I doubt that this is correct. It should be $\rho_\infty(x,y)=\sup_t |x_t-y_t|$.

I believe convergence means:

X converges to Y if $\forall \epsilon>0 \exists N$ s.t. $\sum\limits_{t=N}^{\infty}2^{-t}|x_t-y_t|<\epsilon$
This is not what convergence is. First of all you must have a sequence of elements in L. That is, you have to start from a sequence of sequences. Let $X_k=(x_k^n)_n$, then we can say that $X_k\rightarrow Y$ if for each $\varepsilon>0$, there exists an N such that for all $k\geq N$ holds that $\rho_1(X_k,Y)<\varepsilon$. That last inequality is of course the same as

$$\sum_{t=1}^{+\infty} 2^{-t}|x_k^t-y^t|<\varepsilon$$

I believe that $x_n=sin (n)$ converges to the 0 sequence in $\rho_1$, but not in $\rho_\infty$. However, it seems like $x_n=sin (n)$ could also be shown to converge to {1,1,1,1,...} under $\rho_1$ which should be allowed.
This is of course incorrect, since $x_n=\sin(n)$ is only one sequence. Again: you must have a sequence of sequences.

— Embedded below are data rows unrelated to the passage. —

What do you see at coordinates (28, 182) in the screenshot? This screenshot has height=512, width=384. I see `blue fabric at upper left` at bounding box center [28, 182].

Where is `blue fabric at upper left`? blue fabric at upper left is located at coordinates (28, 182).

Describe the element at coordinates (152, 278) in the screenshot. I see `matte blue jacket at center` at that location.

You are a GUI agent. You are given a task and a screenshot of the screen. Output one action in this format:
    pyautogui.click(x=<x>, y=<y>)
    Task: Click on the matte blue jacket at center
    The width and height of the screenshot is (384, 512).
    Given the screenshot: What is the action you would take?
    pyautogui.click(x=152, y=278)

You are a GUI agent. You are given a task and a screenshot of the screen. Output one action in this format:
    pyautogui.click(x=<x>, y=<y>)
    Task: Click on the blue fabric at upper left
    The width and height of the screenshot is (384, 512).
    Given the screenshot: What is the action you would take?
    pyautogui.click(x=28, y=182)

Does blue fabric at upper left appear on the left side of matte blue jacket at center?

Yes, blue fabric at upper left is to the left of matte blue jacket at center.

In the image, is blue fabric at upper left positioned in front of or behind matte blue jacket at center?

Thanks, that was very helpful. It makes sense that I need to be thinking of a sequence of sequences. I was just having trouble wrapping my head around this L space.

And you are of course right about my typo in the problem set-up, I fixed it.

The counterexample you're looking for is very easy. Think about sequences with only 0's and 1's.